4. Legal consequences

According to the AML, undertakings shall notify the SAMR of concentrations reaching the notification thresholds ("Pre-merger Notification Obligation"). Further, before the clearance is granted by the SAMR after the submission of the notification documents, undertakings shall refrain from implementing the concentrations ("Standstill Obligation").

a) According to the Provisions, if an Undertaking fails to observe (i) the Pre-merger Notification Obligations; (ii) the Standstill Obligations; or (iii) the examination decisions previously issued by the SAMR, this constitutes a violation of the AML.

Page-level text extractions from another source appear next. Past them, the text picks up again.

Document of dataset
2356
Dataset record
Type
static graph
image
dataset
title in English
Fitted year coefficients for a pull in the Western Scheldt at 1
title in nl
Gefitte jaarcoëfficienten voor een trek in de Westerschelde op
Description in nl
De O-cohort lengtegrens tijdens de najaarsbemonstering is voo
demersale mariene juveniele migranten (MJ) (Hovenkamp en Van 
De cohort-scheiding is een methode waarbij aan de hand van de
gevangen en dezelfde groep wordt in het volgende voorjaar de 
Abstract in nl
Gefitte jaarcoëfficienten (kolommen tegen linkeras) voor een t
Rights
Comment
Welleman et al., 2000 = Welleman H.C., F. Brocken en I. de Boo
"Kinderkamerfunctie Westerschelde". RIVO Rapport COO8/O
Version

b) Should any of the violations stated in Item 4 a) above occur, the SAMR may, inter alia, impose on the concerned Undertaking one or more of the following sanctions:

  • order the termination of the concentration;
  • order the disposal of the relevant shares/assets within the prescribed time limit;
  • order the assignment of relevant business within the prescribed time limit;
  • order the adoption of necessary measures to restore the status quo prior to the concentration;
  • impose a fine of up to RMB 500,000; or
  • take other necessary measures.

5. Conclusion

The Provisions have provided further guidance on the merger control review system under the AML by express and specific stipulations on the determination of the existence of controlling powers, the calculation of turnovers as well as setting legal standards for cases following simple case procedures, etc.

Thus, the Provisions will improve the transparency, predictability and operability of the merger control review system under the AML and contribute to the uniform law enforcement of the merger control review system in China.